What we were trying to achieve and what she would have perceived were not likely going to be the same thing.

1 Votes

Thank you very much for all your replies!

My husband suggested that perhaps it was a space issue, or that the staff don't necessarily know the state or dynamics of our relationship. It seems he was right!

He was sedated (but conscious) at the time of the transfer to the bed, and didn't think of asking if I could stay. He said he will try to remember next time, if the situation arises again (hopefully it won't!).

I must point out that the consultant was fine with me being present for the consultation. I was actively involved in the consultation, because my husband was in pain, and so was not able to give a full account of his symptoms on his own. It was just the examination part where the consultant protected his privacy.

Also, I fully appreciate the need for visitors such as parents and siblings to leave the room. I certainly wouldn't be comfortable with them seeing my body. I just thought it was taken as normal that a partner or spouse would not present any dignity or privacy issues. I would feel uncomfortable if I was in hospital and body parts were exposed, but that would be because of the Dr or nurse seeing me, not my husband (if he was in the room).

I suppose everyone is different though, and I understand that what seems normal to me, is not necessarily the case for everyone, and medical staff have to be cautious.

Thank you for clarifying this for me.

2 Votes
Specializes in Hospital Education Coordinator.

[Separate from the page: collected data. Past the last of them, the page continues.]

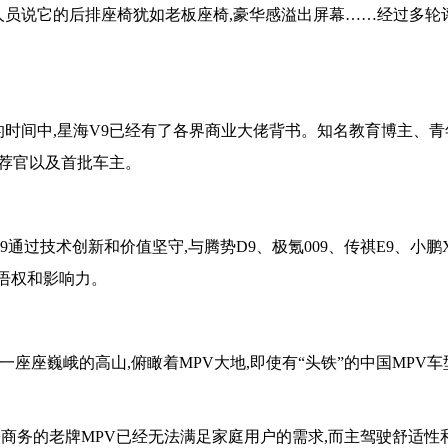
乘人员说它的后排座椅犹如老板座椅,豪华感溢出屏幕……经过多轮
月的时间中,星海V9已经有了各界商业大佬背书。知名教育博主、
推荐官以及首批车主。
通过技术创新和价值坚守,与腾势D9、极氪009、传祺E9、小鹏X
话语权和影响力。
一座座巍峨的高山,俯瞰着MPV大地,即使有“头铁”的中国MPV
商务的老牌MPV已经无法满足家庭用户的需求,而主驾驶舒适性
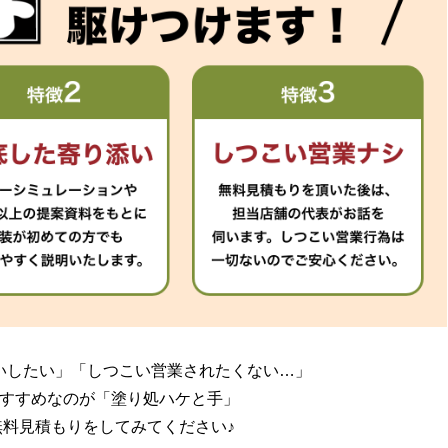
いしたい」
「しつこい営業されたくない…」
すすめなのが「塗り処ハケと手」
無料見積もりをしてみてください♪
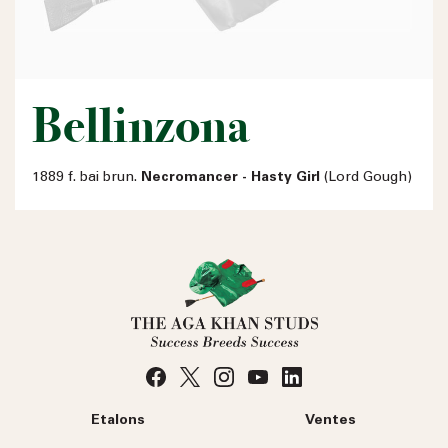
Bellinzona
1889 f. bai brun.
Necromancer - Hasty Girl
(Lord Gough)
Etalons
Ventes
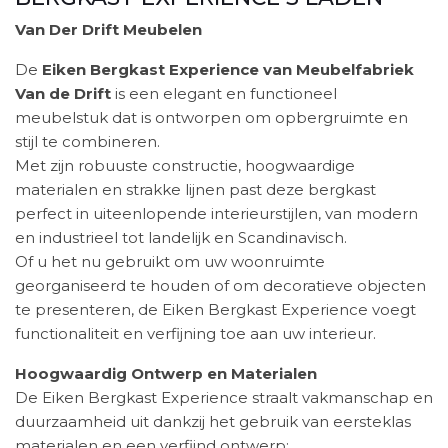
Van Der Drift Meubelen
De
Eiken Bergkast Experience van Meubelfabriek
Van de Drift
is een elegant en functioneel
meubelstuk dat is ontworpen om opbergruimte en
stijl te combineren.
Met zijn robuuste constructie, hoogwaardige
materialen en strakke lijnen past deze bergkast
perfect in uiteenlopende interieurstijlen, van modern
en industrieel tot landelijk en Scandinavisch.
Of u het nu gebruikt om uw woonruimte
georganiseerd te houden of om decoratieve objecten
te presenteren, de Eiken Bergkast Experience voegt
functionaliteit en verfijning toe aan uw interieur.
Hoogwaardig Ontwerp en Materialen
De Eiken Bergkast Experience straalt vakmanschap en
duurzaamheid uit dankzij het gebruik van eersteklas
materialen en een verfijnd ontwerp:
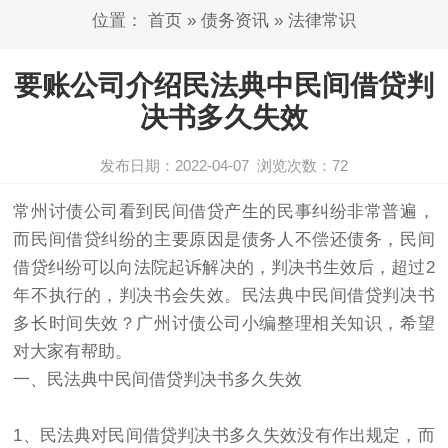
位置：
首页
»
债务资讯
»
法律常识
要账公司介绍民法典中民间借贷判
决书多久失效
发布日期：2022-04-07
浏览次数：
72
常州讨债公司
看到民间借贷产生的民事纠纷非常普遍，
而民间借贷纠纷的主要原因是债务人不偿还债务，民间
借贷纠纷可以向法院起诉解决的，判决书生效后，超过2
年不执行的，判决书会失效。民法典中民间借贷判决书
多长时间失效？
广州讨债公司
小编整理相关知识，希望
对大家有帮助。
一、民法典中民间借贷判决书多久失效
1、民法典对民间借贷判决书多久失效没有作出规定，而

sometimes an embarrassing moment occurs and it is more embarrassing if a visitor is around. Give them space to do their job

1 Votes
Specializes in PDN; Burn; Phone triage.

Honestly, pulling the curtain might have just been a reflexive action, without any thought put into it. It's something that you get into the habit of very quickly, even if there isn't a soul around to see. I'm sure the thought process was more like: pt removing clothing ---) shut curtain and not patient removing clothing ---) wife's in the room --) shut curtain.

1 Votes
Specializes in Critical Care; Cardiac; Professional Development.

Yeah, I had the same thought. PRoviding privacy becomes a reflex.